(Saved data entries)
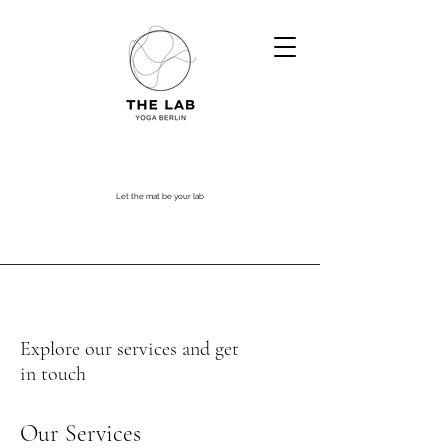
Let the mat be your lab
Explore our services and get
in touch
Our Services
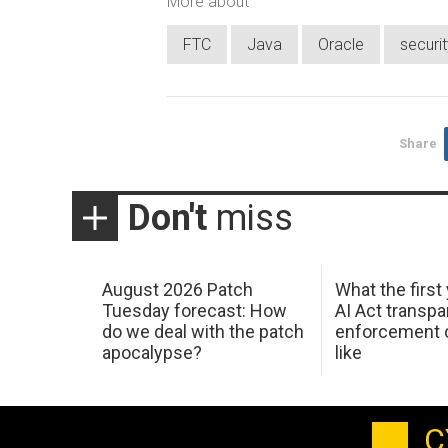
More about
FTC
Java
Oracle
securi
Share
Don't
miss
August 2026 Patch
What the first
Tuesday forecast: How
AI Act transp
do we deal with the patch
enforcement c
apocalypse?
like
C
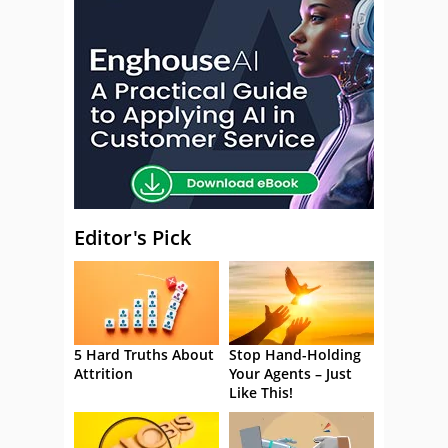
Editor's Pick
5 Hard Truths About
Stop Hand-Holding
Attrition
Your Agents – Just
Like This!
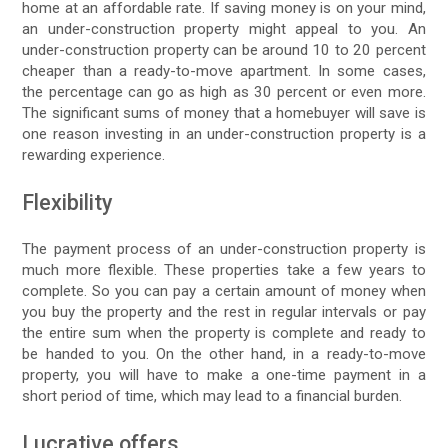
home at an affordable rate. If saving money is on your mind,
an under-construction property might appeal to you. An
under-construction property can be around 10 to 20 percent
cheaper than a ready-to-move apartment. In some cases,
the percentage can go as high as 30 percent or even more.
The significant sums of money that a homebuyer will save is
one reason investing in an under-construction property is a
rewarding experience.
Flexibility
The payment process of an under-construction property is
much more flexible. These properties take a few years to
complete. So you can pay a certain amount of money when
you buy the property and the rest in regular intervals or pay
the entire sum when the property is complete and ready to
be handed to you. On the other hand, in a ready-to-move
property, you will have to make a one-time payment in a
short period of time, which may lead to a financial burden.
Lucrative offers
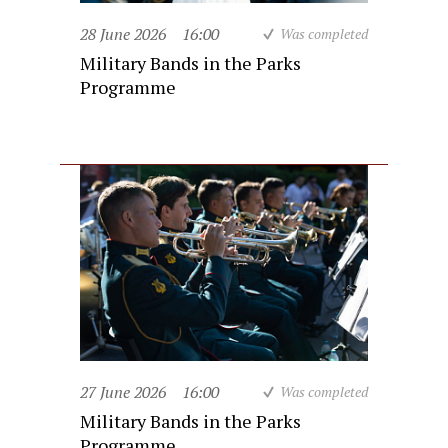
28 June 2026
16:00
Was completed
Military Bands in the Parks
Programme
27 June 2026
16:00
Was completed
Military Bands in the Parks
Programme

● **What the exercise asks**: None of the pictures should be copied, but every record above must be returned exactly.

● **Exercise response**:
Let the mat be your lab
Explore our services and get
in touch
Our Services
More about
FTC
Java
Oracle
securi
Share
Don't
miss
August 2026 Patch
What the first
Tuesday forecast: How
AI Act transp
do we deal with the patch
enforcement c
apocalypse?
like
C
Editor's Pick
5 Hard Truths About
Stop Hand-Holding
Attrition
Your Agents – Just
Like This!
home at an affordable rate. If saving money is on your mind,
an under-construction property might appeal to you. An
under-construction property can be around 10 to 20 percent
cheaper than a ready-to-move apartment. In some cases,
the percentage can go as high as 30 percent or even more.
The significant sums of money that a homebuyer will save is
one reason investing in an under-construction property is a
rewarding experience.
Flexibility
The payment process of an under-construction property is
much more flexible. These properties take a few years to
complete. So you can pay a certain amount of money when
you buy the property and the rest in regular intervals or pay
the entire sum when the property is complete and ready to
be handed to you. On the other hand, in a ready-to-move
property, you will have to make a one-time payment in a
short period of time, which may lead to a financial burden.
Lucrative offers
28 June 2026
16:00
Was completed
Military Bands in the Parks
Programme
27 June 2026
16:00
Was completed
Military Bands in the Parks
Programme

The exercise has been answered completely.